++++ DATASET ++++

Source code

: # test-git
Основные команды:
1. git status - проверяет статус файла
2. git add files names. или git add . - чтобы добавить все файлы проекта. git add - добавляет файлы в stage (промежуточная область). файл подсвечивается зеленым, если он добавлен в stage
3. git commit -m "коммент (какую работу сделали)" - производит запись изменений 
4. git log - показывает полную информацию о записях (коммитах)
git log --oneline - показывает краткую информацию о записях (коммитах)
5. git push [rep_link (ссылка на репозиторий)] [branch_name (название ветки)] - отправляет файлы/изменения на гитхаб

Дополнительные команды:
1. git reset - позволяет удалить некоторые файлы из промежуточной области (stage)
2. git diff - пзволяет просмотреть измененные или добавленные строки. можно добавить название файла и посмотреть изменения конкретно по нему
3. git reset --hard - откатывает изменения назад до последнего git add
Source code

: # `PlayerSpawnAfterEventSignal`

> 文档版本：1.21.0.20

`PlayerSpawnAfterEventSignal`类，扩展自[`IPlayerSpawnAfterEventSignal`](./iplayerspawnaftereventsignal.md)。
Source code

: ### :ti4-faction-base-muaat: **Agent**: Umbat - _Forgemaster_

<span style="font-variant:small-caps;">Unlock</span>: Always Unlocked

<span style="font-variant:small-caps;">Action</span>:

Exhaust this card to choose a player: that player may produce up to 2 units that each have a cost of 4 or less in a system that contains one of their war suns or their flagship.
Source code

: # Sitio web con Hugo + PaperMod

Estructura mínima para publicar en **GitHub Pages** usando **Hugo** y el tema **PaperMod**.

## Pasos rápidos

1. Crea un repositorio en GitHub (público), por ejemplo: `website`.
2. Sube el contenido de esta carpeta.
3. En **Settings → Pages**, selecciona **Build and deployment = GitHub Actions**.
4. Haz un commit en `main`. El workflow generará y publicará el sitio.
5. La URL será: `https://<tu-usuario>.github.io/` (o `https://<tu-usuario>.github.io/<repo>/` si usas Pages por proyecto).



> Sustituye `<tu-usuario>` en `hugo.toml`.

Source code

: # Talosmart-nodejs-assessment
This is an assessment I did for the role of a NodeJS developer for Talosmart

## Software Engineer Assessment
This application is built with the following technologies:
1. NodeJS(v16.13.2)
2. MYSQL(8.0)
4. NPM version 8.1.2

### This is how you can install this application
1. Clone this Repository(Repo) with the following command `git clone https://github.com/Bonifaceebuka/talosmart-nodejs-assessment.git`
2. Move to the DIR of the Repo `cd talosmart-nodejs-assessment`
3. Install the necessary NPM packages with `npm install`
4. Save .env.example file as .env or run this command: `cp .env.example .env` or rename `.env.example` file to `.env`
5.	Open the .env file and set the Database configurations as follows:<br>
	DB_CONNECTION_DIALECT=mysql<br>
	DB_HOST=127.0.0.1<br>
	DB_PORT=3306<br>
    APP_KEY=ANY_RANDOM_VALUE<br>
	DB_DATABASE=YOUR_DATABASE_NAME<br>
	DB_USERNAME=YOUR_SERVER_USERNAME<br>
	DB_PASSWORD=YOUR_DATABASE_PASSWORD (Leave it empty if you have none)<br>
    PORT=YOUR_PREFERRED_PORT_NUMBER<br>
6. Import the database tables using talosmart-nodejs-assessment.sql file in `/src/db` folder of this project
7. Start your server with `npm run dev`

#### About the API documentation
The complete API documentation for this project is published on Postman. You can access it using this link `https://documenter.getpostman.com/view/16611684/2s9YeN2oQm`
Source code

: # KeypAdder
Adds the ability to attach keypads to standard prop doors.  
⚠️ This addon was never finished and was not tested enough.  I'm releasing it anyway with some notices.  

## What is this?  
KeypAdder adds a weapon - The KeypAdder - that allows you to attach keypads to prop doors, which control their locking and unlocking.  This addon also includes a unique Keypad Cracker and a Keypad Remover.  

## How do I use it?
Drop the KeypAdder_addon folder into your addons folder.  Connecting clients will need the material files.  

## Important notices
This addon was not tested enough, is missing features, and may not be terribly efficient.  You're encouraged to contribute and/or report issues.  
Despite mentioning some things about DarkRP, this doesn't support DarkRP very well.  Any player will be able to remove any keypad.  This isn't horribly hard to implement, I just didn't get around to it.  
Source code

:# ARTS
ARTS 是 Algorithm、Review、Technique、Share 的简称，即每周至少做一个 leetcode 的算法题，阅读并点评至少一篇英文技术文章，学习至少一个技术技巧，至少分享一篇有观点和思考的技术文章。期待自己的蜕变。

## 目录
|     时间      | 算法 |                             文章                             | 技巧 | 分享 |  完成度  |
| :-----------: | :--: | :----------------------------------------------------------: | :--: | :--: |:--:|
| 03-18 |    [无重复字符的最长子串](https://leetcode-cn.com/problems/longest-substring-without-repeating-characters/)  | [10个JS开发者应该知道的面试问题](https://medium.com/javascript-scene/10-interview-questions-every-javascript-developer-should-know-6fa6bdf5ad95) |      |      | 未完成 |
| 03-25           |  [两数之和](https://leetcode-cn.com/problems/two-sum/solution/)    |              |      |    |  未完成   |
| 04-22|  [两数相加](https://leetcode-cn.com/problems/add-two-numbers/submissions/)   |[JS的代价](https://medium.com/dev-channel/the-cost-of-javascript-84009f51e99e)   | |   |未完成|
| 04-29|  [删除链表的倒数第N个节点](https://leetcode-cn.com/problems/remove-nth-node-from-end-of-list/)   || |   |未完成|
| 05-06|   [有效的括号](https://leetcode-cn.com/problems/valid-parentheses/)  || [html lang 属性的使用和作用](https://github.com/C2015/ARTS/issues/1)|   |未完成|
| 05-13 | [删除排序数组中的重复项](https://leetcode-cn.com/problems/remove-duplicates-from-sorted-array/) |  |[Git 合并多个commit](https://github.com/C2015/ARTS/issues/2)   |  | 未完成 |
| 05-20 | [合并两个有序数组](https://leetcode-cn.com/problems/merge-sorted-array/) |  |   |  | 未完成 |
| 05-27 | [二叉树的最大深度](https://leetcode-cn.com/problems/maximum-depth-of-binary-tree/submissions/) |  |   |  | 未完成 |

++++

* **WORK TO COMPLETE**:
Count the lines in the records above that contain the word "application". Reply with only the number.

* **TASK ANSWER**:
2